Malthus wrote just before the turn of the 19th century, when the Earth was home to some 980 million human beings. The global population today is about 6.5 billion, a sevenfold increase. If the alarmists are right, our lives should be far more impoverished, degraded, and pitiful than those of our ancestors. But they aren't. By and large, human beings today are healthier, wealthier, safer, cleaner, better fed, and more productive than those who lived in 1800....
Far from being a disaster for our species and the planet... economic growth and technological change have been a boon for both, making it possible for ever more people to live ever-improving lives in an ever-cleaner environment. And while the developed countries may outstrip the developing world in wealth, it is in the world's poorest societies that some of the greatest strides are being made.

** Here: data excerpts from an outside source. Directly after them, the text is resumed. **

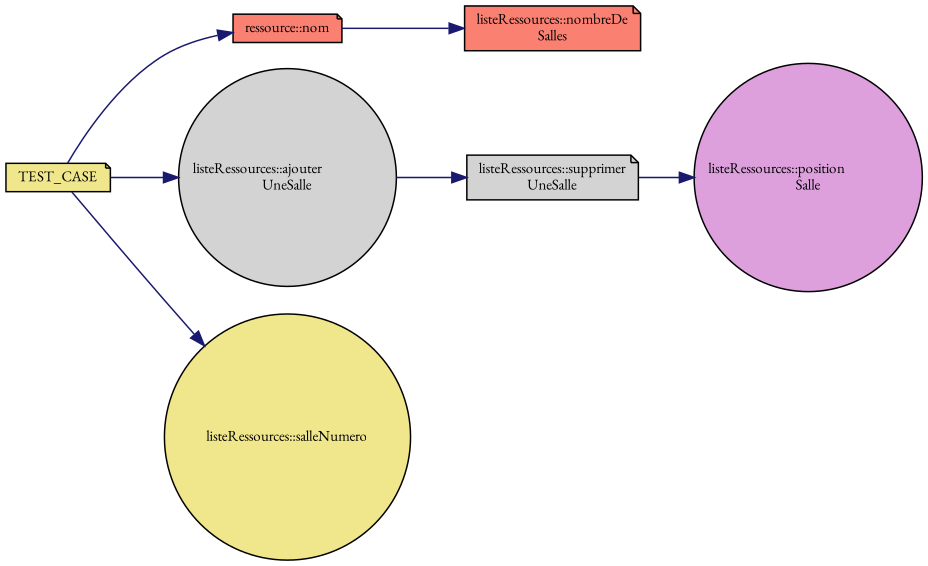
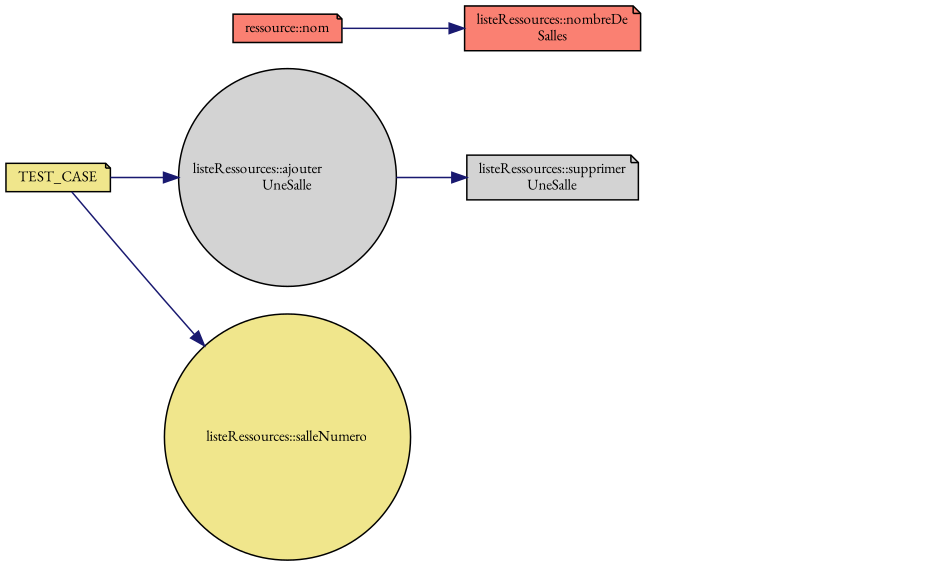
  digraph {
    fontname="EB Garamond"
    rankdir=LR
    node [color=black fillcolor=khaki fontname="EB Garamond" fontsize=10 shape=note style=filled]
    edge [color=midnightblue fontname="EB Garamond" fontsize=10 labelfontname=Helvetica labelfontsize=10 style=solid]
    n1 [fontcolor=black height=0.2 label=TEST_CASE width=0.4]
    n2 [fillcolor=salmon height=0.2 label="ressource::nom" width=0.4]
    n3 [fillcolor=lightgrey height=0.2 label="listeRessources::ajouter\lUneSalle" shape=circle width=0.4]
    n4 [height=0.2 label="listeRessources::salleNumero" shape=circle width=0.4]
    n5 [fillcolor=salmon height=0.2 label="listeRessources::nombreDe\lSalles" width=0.4]
    n6 [fillcolor=lightgrey height=0.2 label="listeRessources::supprimer\lUneSalle" width=0.4]
-   n7 [fillcolor=plum height=0.2 label="listeRessources::position\lSalle" shape=circle width=0.4]
-   n1 -> n2
    n1 -> n3
    n1 -> n4
    n2 -> n5
    n3 -> n6
-   n6 -> n7
  }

Take food. Since 1950, the world's population has soared by more than 150 percent. Yet food has become so abundant that global food prices (in real terms) have plunged 75 percent. Over the past generation, chronic undernourishment in poor countries has been slashed from 37 percent to 17 percent, while in the United States, staples such as potatoes and flour have dropped in price (relative to income) by more than 80 percent.
Or take infant mortality. Before industrialization, children died before reaching their first birthday at a rate exceeding 200 per 1,000 live births, or more than one in five. "In the United States as late as 1900... infant mortality was about 160; but by 2004 it had declined to 6.6." In developing countries, the fall in mortality rates began later, but is occurring more quickly. In China, infant mortality has plunged from 195 to below 30 in the past 50 years.
Life expectancy? From 31 years in 1900, it was up to 66.8 worldwide in 2003.
Health? We are more likely to be disease-free today than our forebears were a century ago. And the onset of chronic illness has been significantly delayed -- by nearly eight years for cancer, nine years for heart diseases, and 11 years for respiratory diseases.
Education, child labor, clean air, freedom, famine, leisure time, global poverty..., by almost any yardstick you choose, humanity thrives as never before. Living standards do not fall as population rises. On the contrary: Where there are free markets and free minds -- economic growth and technology -- human progress and hope are all but guaranteed.